╔══

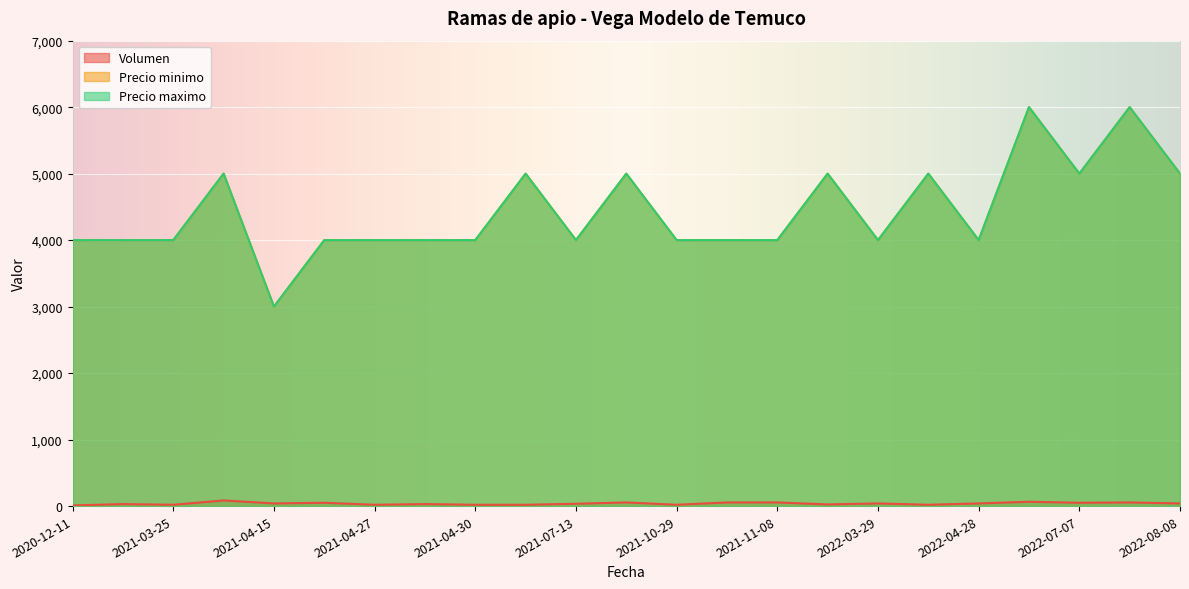

True or false: Precio maximo has more than 0 interior local peaks.

True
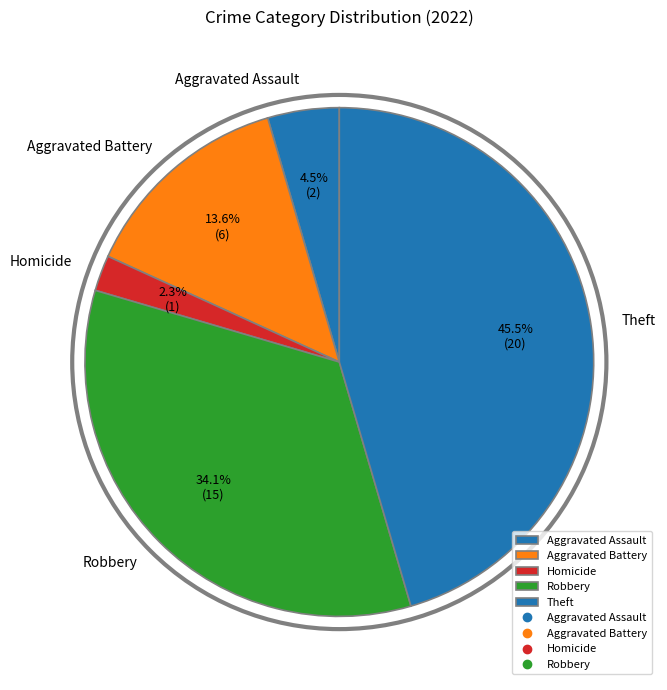

The Aggravated Assault slice represents 14% of the pie. True or false?

False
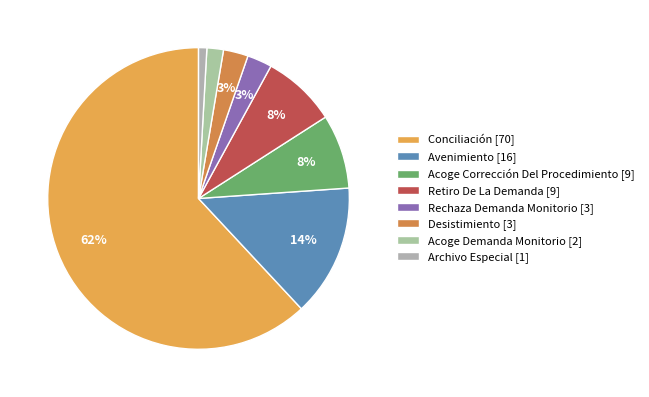

To the nearest percent, what is the difference between the largest and smallest slice percentages?

61%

╚══

**TASK INSTRUCTIONS:**
Reproduce every row above verbatim, omitting the pictures from your reply.

**WORKED SOLUTION:**
True or false: Precio maximo has more than 0 interior local peaks.

True

The Aggravated Assault slice represents 14% of the pie. True or false?

False

To the nearest percent, what is the difference between the largest and smallest slice percentages?

61%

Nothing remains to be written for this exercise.